Exercise directions: Copy out verbatim the part of the records that opens with the line containing "Under every image write" and closes with the line containing "0.011322, 0.687587, 0.035629]]", both of those lines included. Leave the pictures out of your copy.

Given information:

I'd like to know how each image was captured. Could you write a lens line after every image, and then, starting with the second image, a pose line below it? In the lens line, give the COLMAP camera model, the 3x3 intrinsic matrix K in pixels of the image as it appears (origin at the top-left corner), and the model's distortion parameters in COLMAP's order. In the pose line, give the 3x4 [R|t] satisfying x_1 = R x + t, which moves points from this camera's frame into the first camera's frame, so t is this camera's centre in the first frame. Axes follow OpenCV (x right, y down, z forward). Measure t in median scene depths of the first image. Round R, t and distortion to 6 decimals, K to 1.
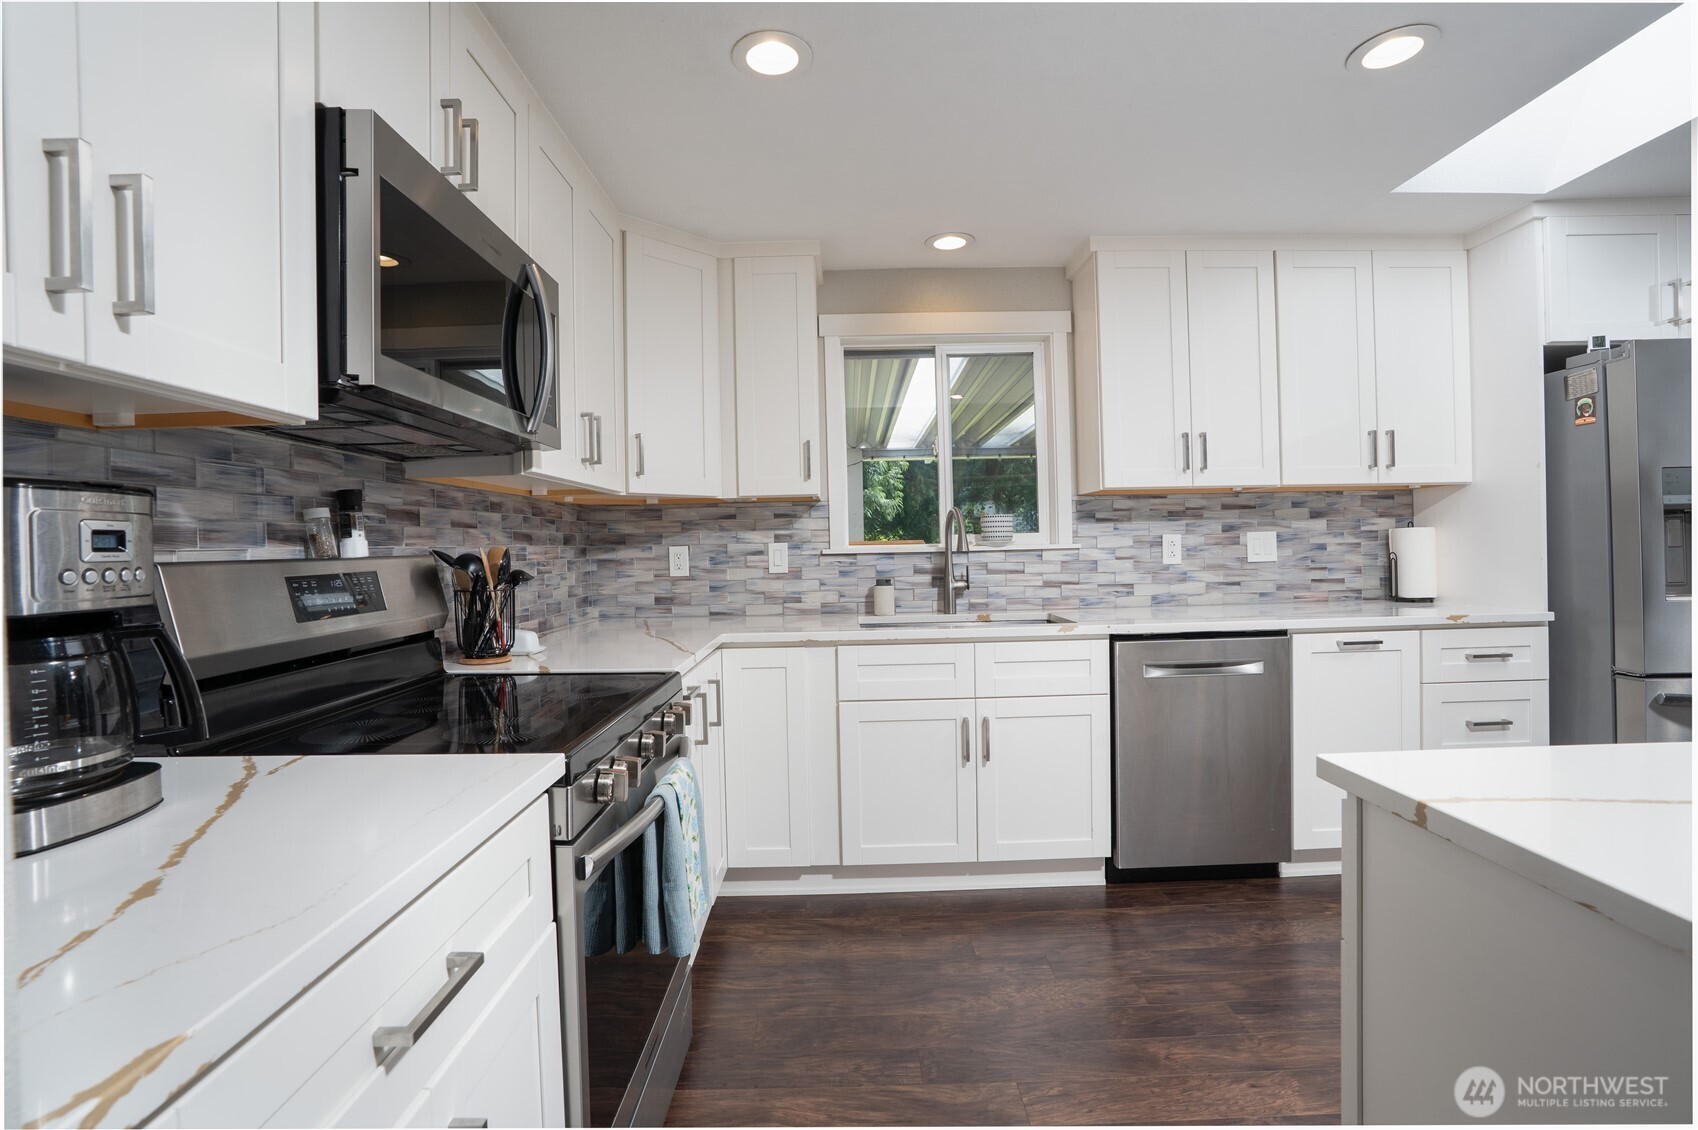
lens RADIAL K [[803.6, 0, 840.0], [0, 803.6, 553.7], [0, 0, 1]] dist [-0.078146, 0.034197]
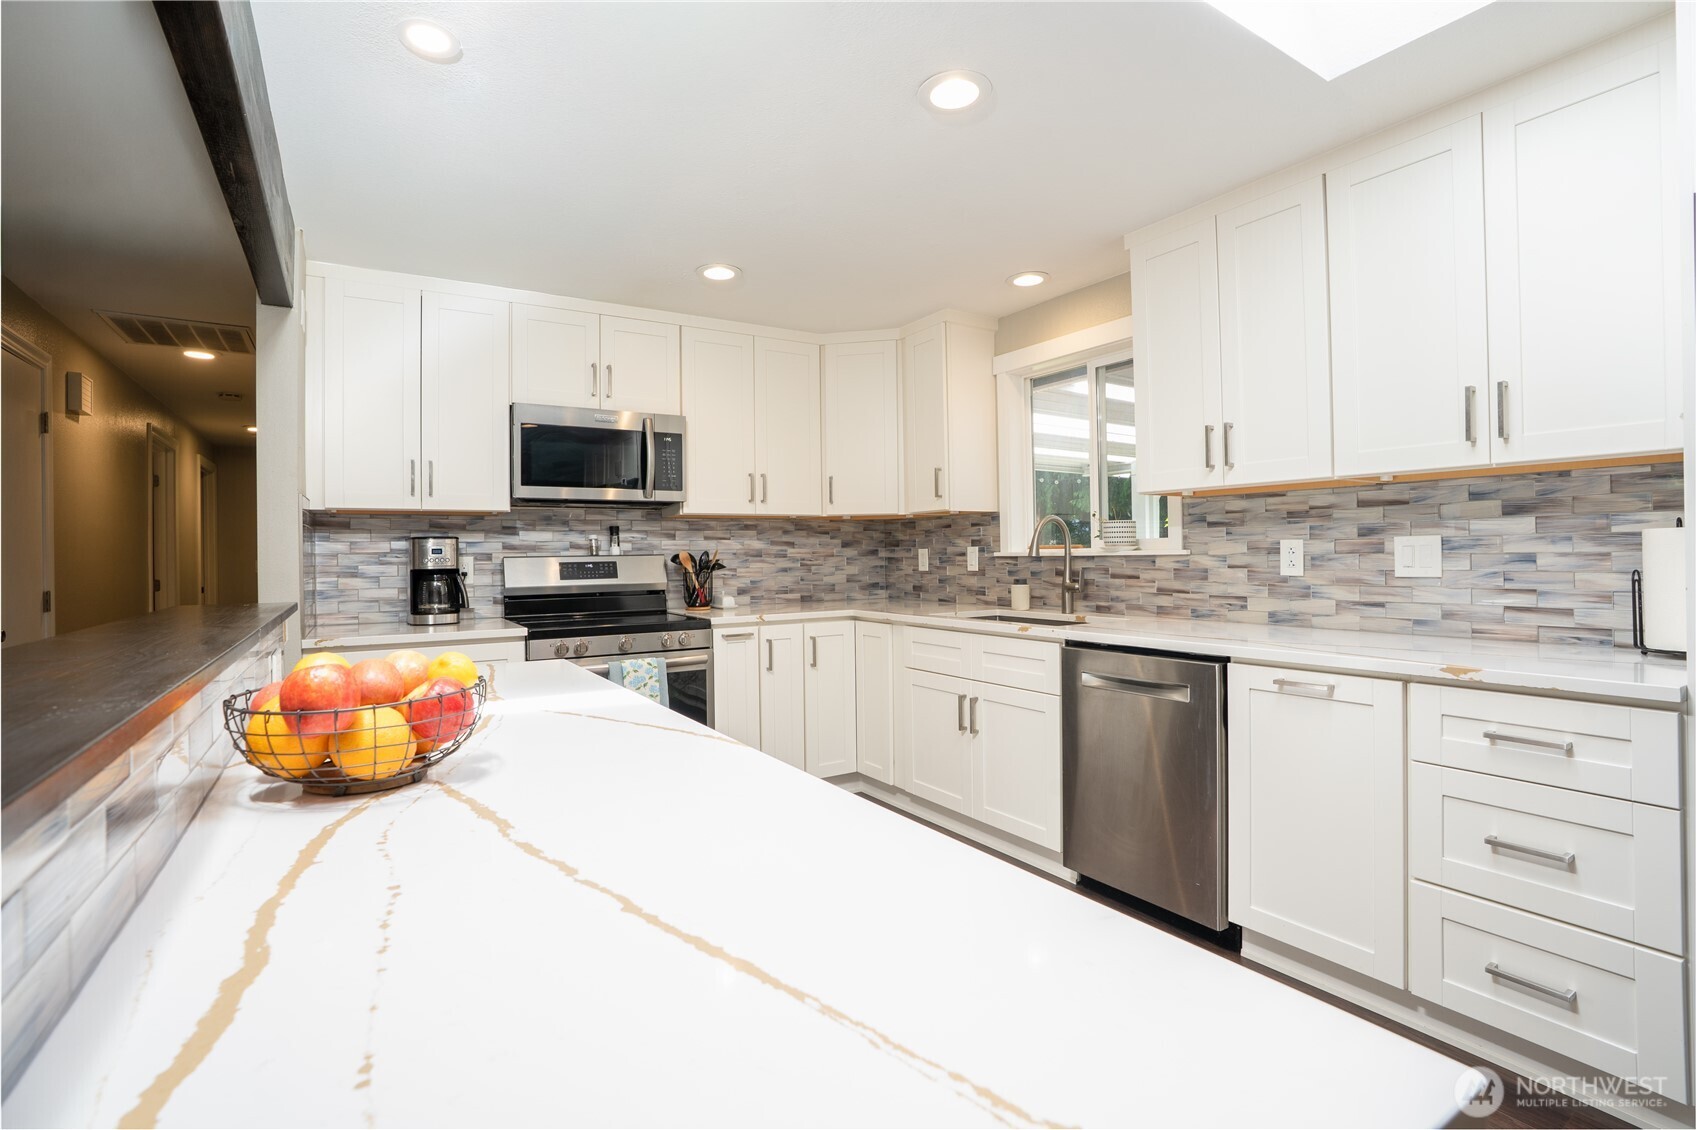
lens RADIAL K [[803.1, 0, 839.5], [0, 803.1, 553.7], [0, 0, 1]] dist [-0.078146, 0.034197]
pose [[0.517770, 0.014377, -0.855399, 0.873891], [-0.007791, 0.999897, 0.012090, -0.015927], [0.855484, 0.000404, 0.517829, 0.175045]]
--
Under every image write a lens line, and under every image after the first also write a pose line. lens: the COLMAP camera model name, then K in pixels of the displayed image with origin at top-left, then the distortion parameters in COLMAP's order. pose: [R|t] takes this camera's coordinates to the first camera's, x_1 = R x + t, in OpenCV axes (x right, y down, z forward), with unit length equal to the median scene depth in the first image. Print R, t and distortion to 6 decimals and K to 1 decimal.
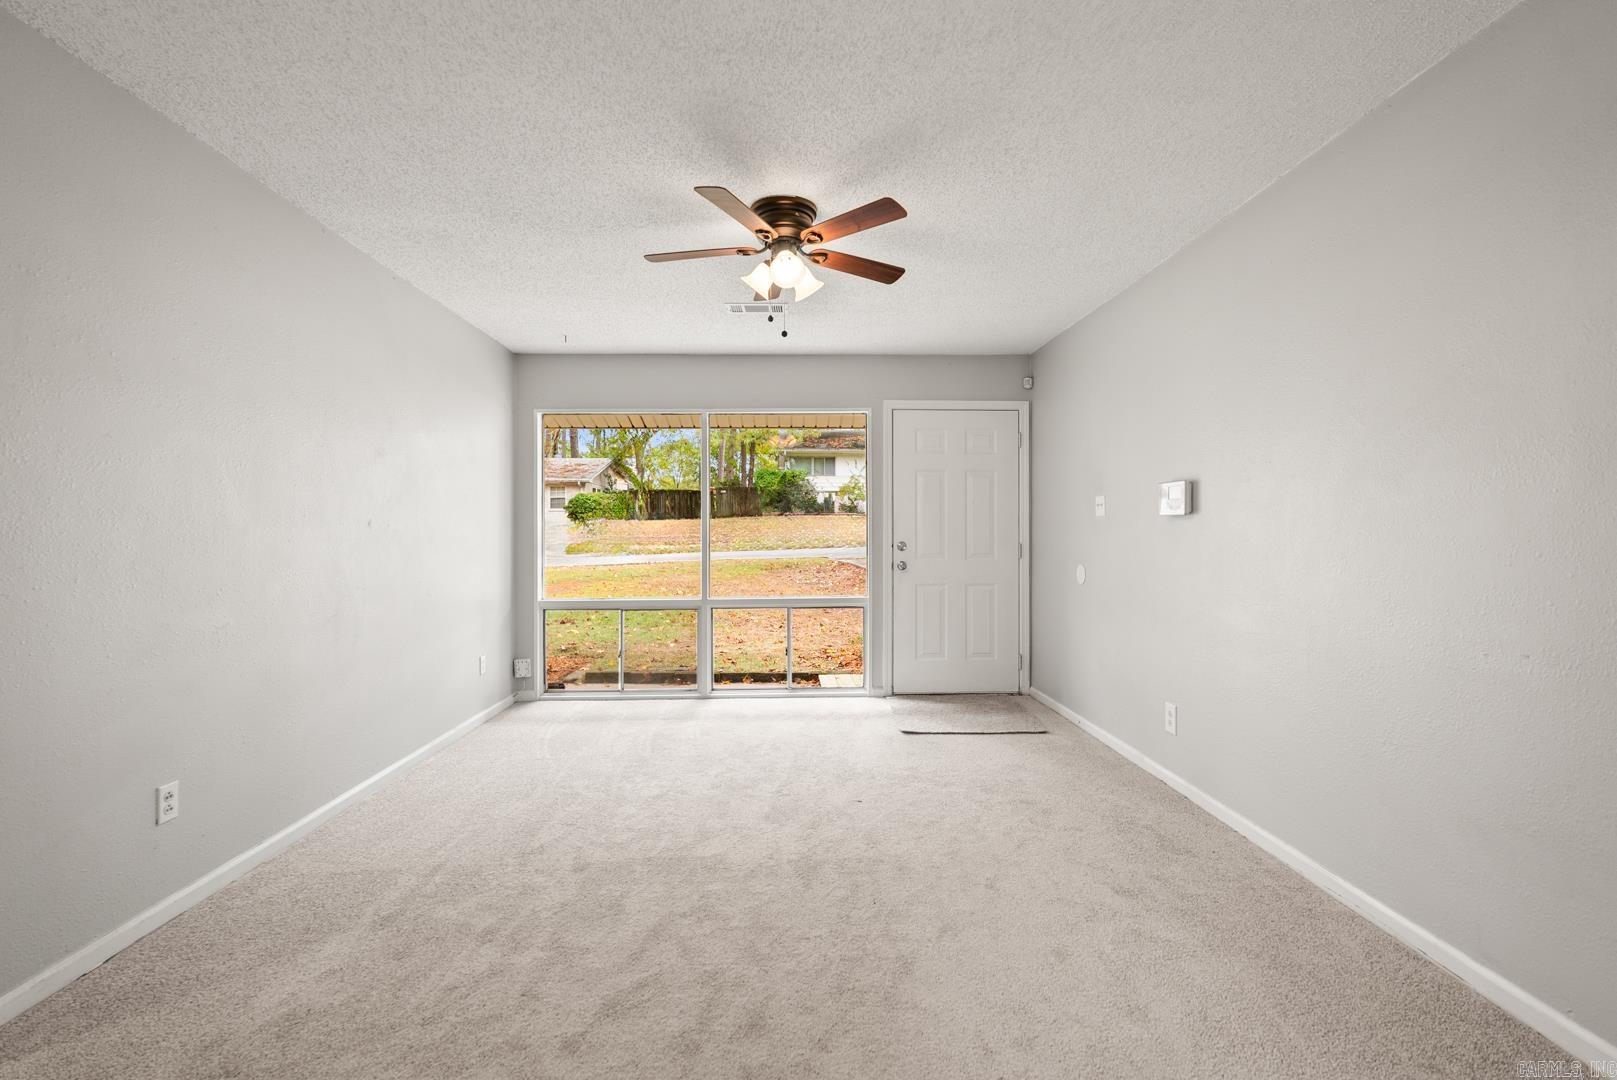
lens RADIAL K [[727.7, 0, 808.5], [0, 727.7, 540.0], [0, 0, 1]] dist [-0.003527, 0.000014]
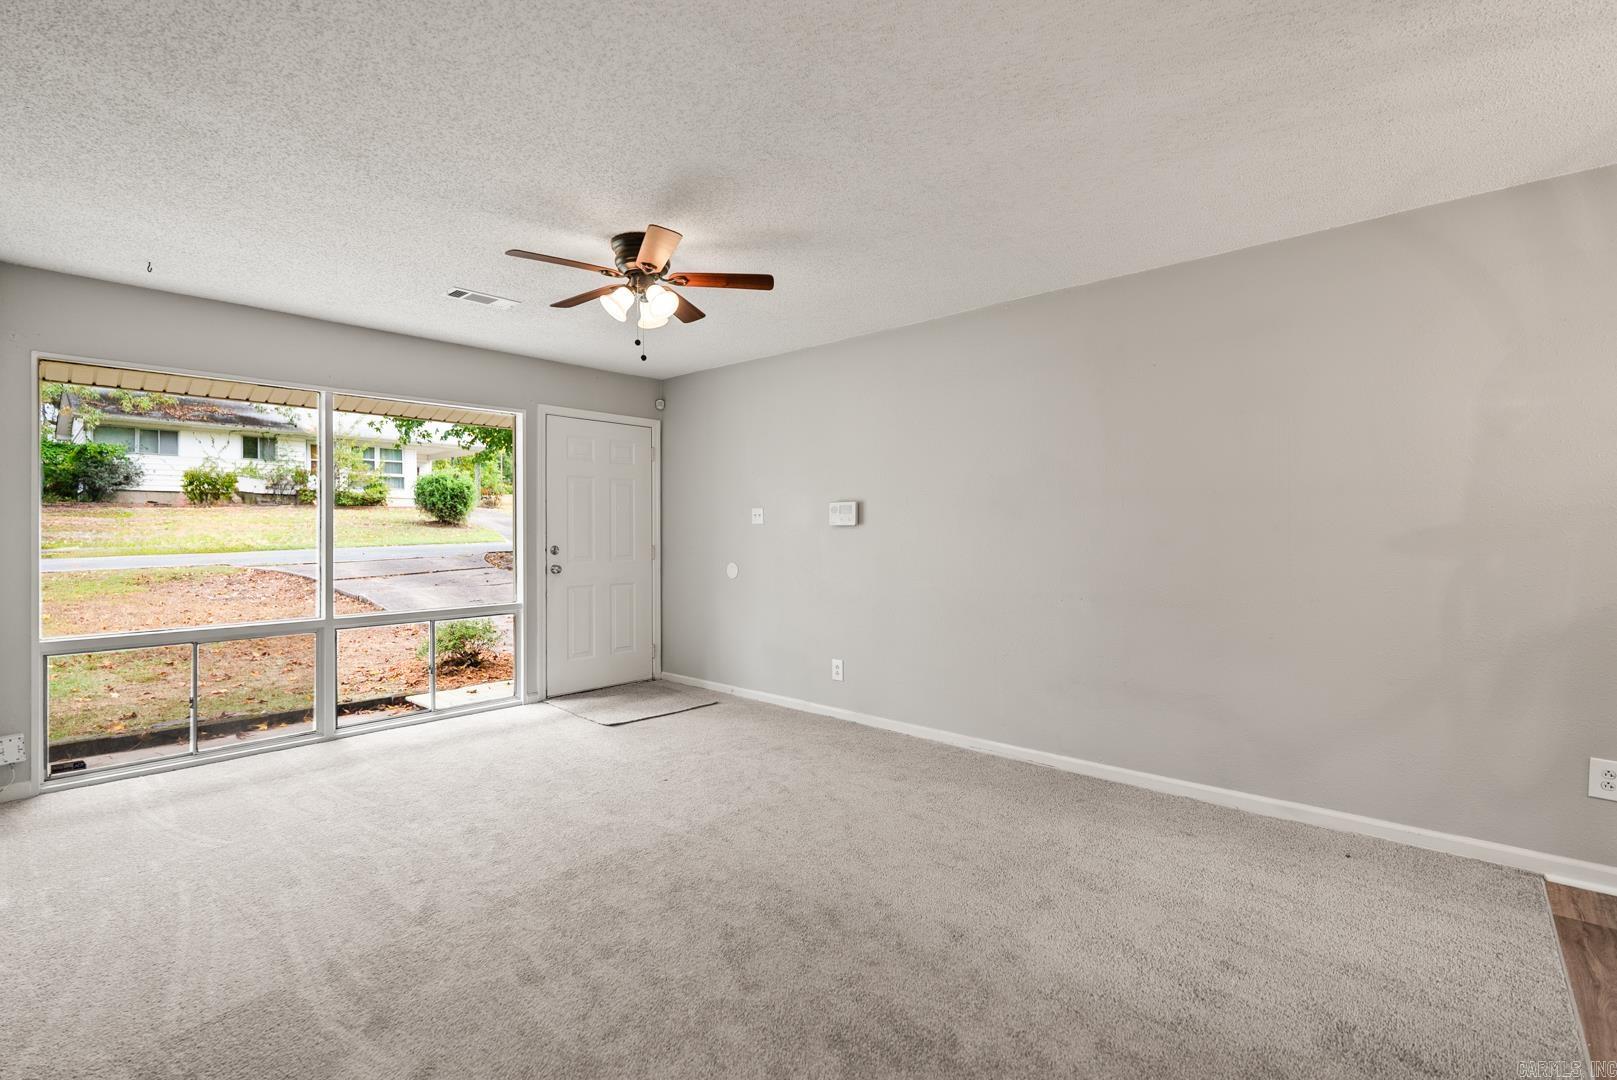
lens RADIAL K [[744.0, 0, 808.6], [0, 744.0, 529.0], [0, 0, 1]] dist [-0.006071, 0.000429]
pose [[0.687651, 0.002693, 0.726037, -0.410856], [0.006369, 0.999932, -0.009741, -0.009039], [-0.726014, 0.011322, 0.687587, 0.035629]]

Task response:
Under every image write a lens line, and under every image after the first also write a pose line. lens: the COLMAP camera model name, then K in pixels of the displayed image with origin at top-left, then the distortion parameters in COLMAP's order. pose: [R|t] takes this camera's coordinates to the first camera's, x_1 = R x + t, in OpenCV axes (x right, y down, z forward), with unit length equal to the median scene depth in the first image. Print R, t and distortion to 6 decimals and K to 1 decimal.
lens RADIAL K [[727.7, 0, 808.5], [0, 727.7, 540.0], [0, 0, 1]] dist [-0.003527, 0.000014]
lens RADIAL K [[744.0, 0, 808.6], [0, 744.0, 529.0], [0, 0, 1]] dist [-0.006071, 0.000429]
pose [[0.687651, 0.002693, 0.726037, -0.410856], [0.006369, 0.999932, -0.009741, -0.009039], [-0.726014, 0.011322, 0.687587, 0.035629]]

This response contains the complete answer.